The snapshot of ports activity, coming as the U.S. endures a deep economic shock caused by steps to contain the COVID-19 pandemic, is an early indication of how the coronavirus is affecting international trade. President Donald Trump has limited movement across borders but so far has avoided doing so on cargo.

Official data from the Census Bureau is unavailable for the period when the pandemic deepened in the U.S. and Europe.

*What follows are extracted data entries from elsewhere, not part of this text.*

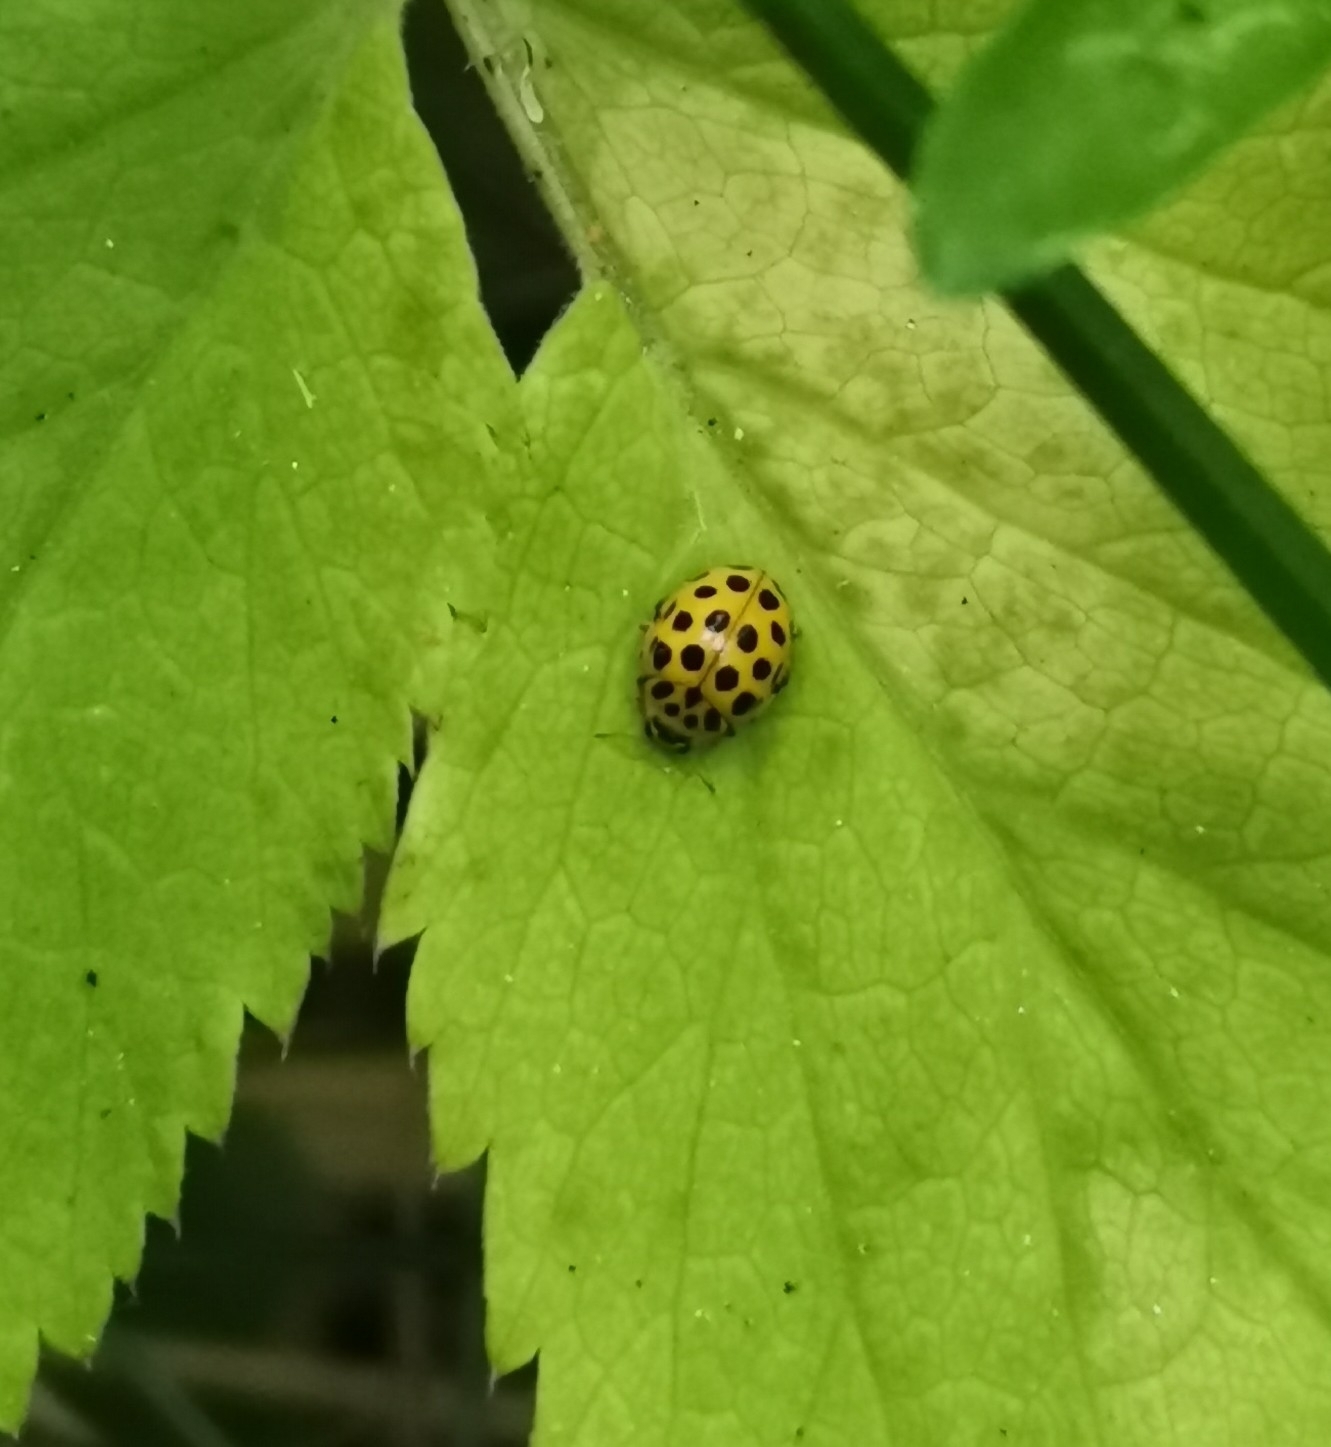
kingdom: Animalia
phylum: Arthropoda
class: Insecta
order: Coleoptera
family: Coccinellidae
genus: Psyllobora
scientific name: Psyllobora vigintiduopunctata
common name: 22-spot ladybird
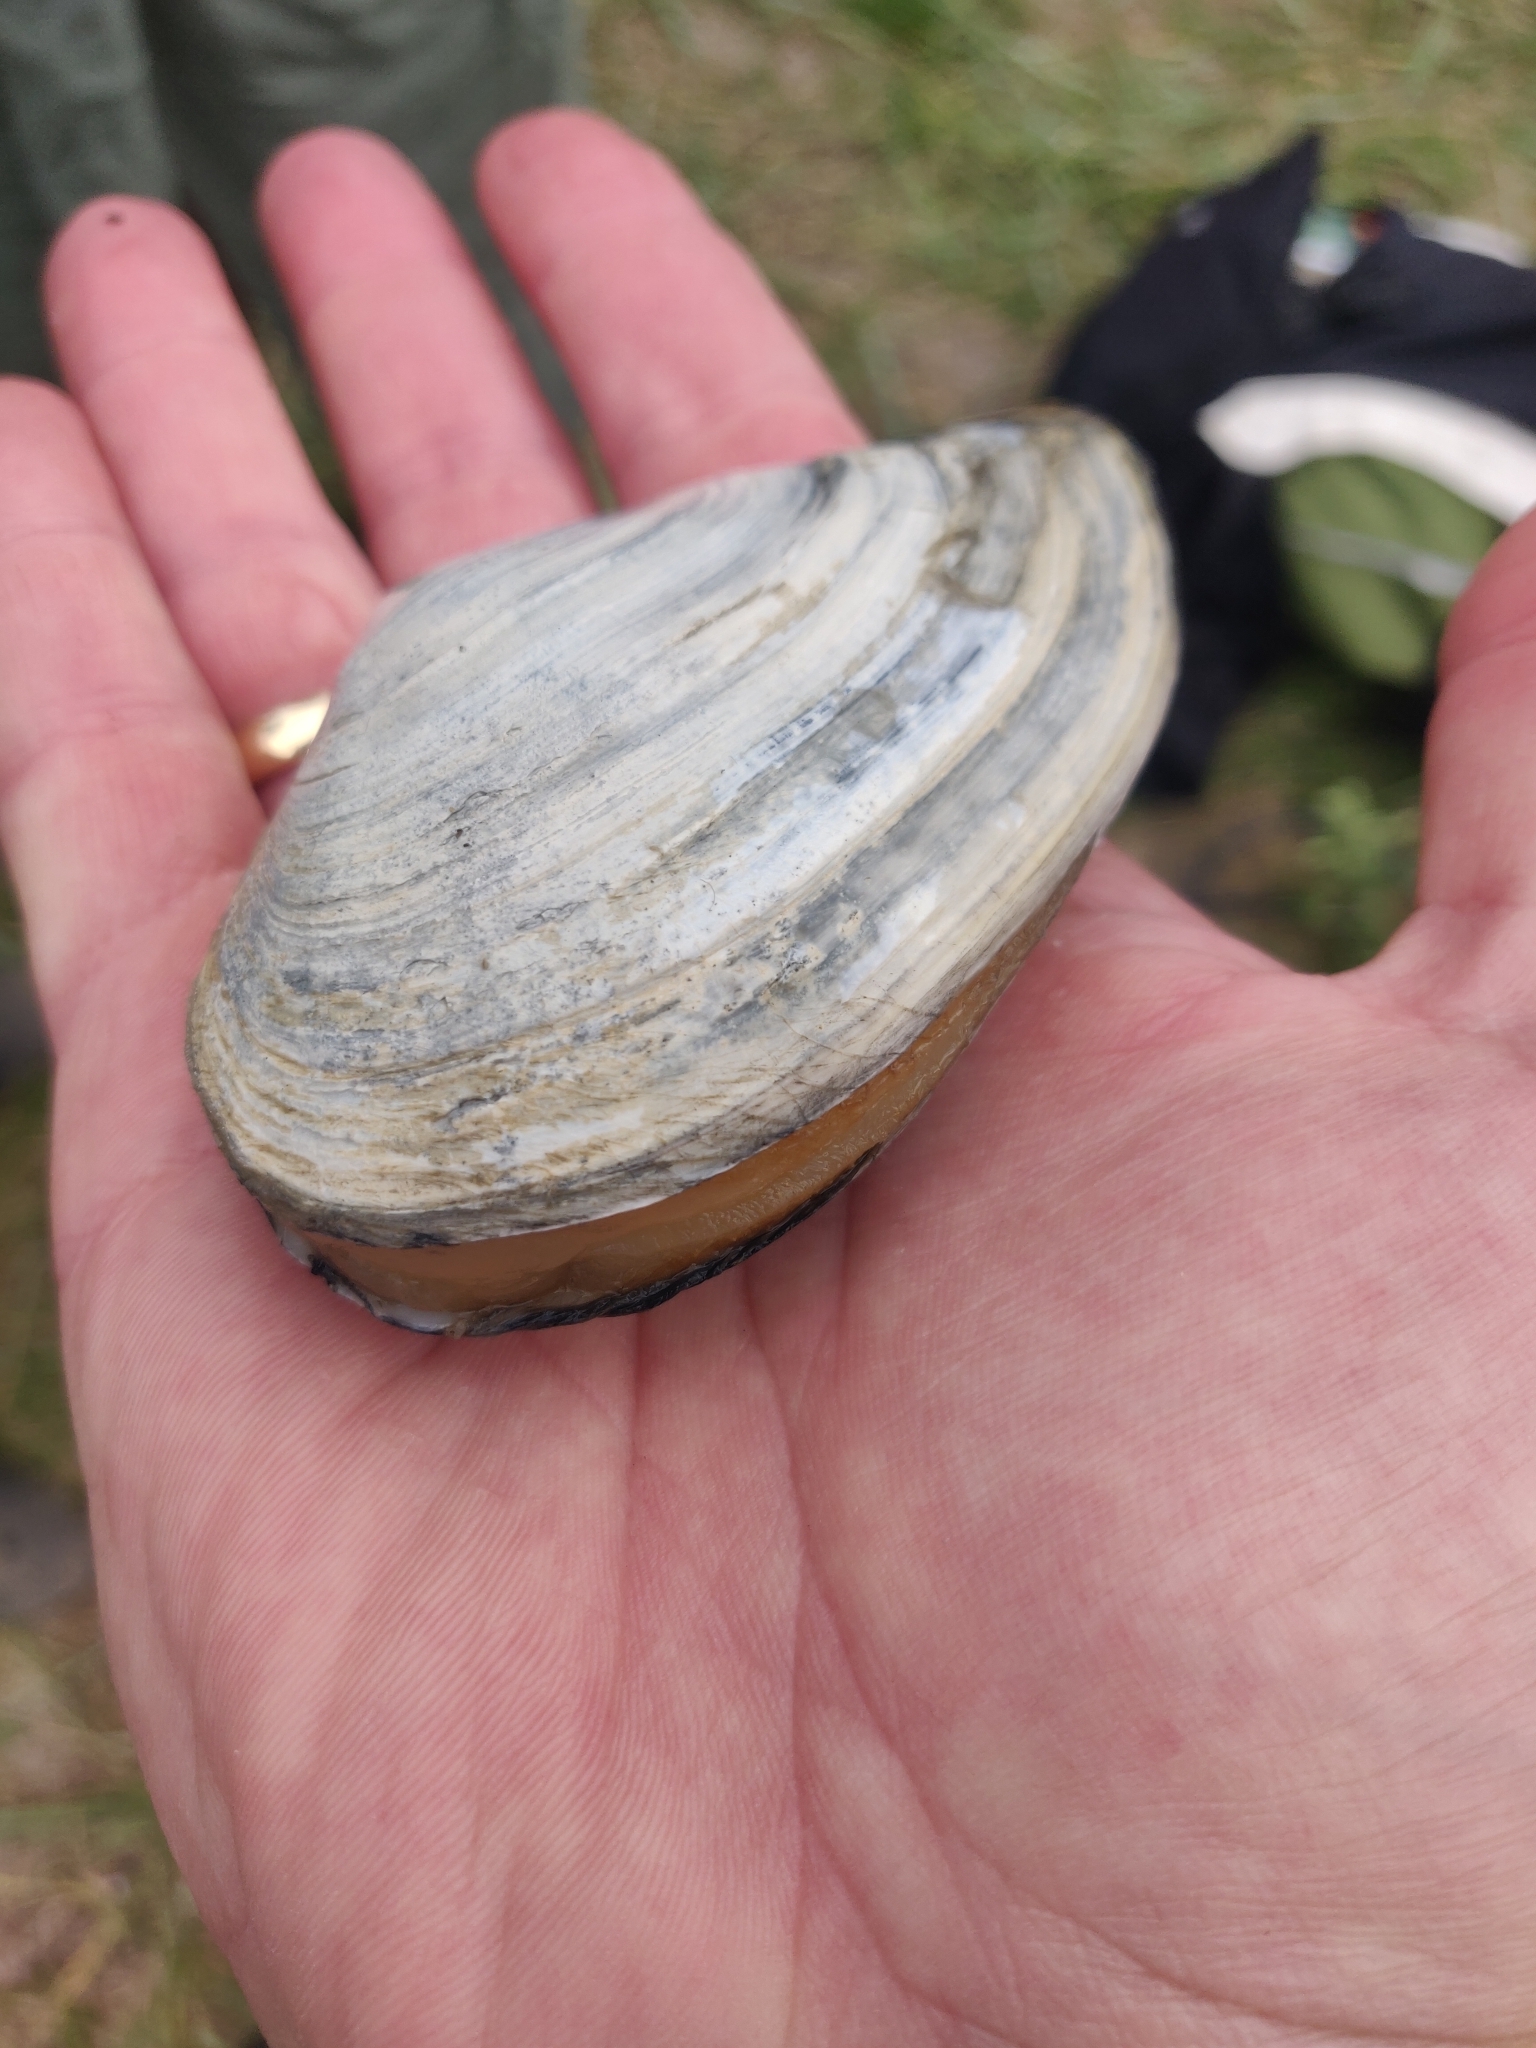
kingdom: Animalia
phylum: Mollusca
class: Bivalvia
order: Myida
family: Myidae
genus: Mya
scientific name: Mya arenaria
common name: Soft-shelled clam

The bureau will release February international trade data in early April.

Virginia Port Authority import volumes were down by 7.4 percent in February from the same month a year earlier, but export volumes were up by 3.6 percent in container equivalents, or TEUs [twenty-foot equivalent units]. Harris attributed some of that uptick to increases in soybean and processed pork exports to China.

The Port of Long Beach, California, the nation’s second-busiest and one heavily exposed to China trade, reported a 17.9 percent decline in imports during February, but exports were up by 19.3 percent.

An even larger decline hit the Port of Los Angeles, No. 1 in the country in freight traffic, with import volume for February down by 22.5 percent. Export volumes also were down, but a more modest 5.7 percent.

Phillip Sanfield, a spokesman for the port, confirmed that more dock workers had been called back to work as arrivals of vessels from China began to pick up. He emphasized that the port continues to work full steam as an essential service, notwithstanding the more general stay-at-home order issued by state authorities in California.

“We are essential to keeping the supply chain open,” Sanfield said Friday.

Sanfield said the port is now working at 80-85 percent of normal cargo volumes, and managers expect freight traffic to pick up another 10 percent by mid- to late April as the Chinese economy gets back to work.

Georgia ports also rely heavily on incoming freight from China, in part because the widening of the Panama Canal increased vessel sizes that could call at East Coast ports.

“Through the first two weeks of March, container volume is off by 20 percent,” said Edward Fulford, a spokesman for the Georgia Ports Authority. “The Chinese New Year, coupled with COVID-19, caused the contraction of cargo. GPA is receiving reports that China is now operating at 80-85 percent and improving.”

Data for freight traffic at the Northwest Seaport Alliance, which manages ports at Seattle and Tacoma, Wash., was skewed by overshipping in early 2019 in anticipation of tariffs, according to a spokesperson. But shipments for the first two months of 2020 fell sharply, with imports down 15.1 percent and exports down 11.9 percent.

Akiko Oda, a spokeswoman for the authority, said the first quarter had been hit hard by 32 so-called “blank” sailings, when a scheduled port call is canceled because of a lack of freight. But the outlook for April and May shows just seven blank sailings, a big improvement, she said.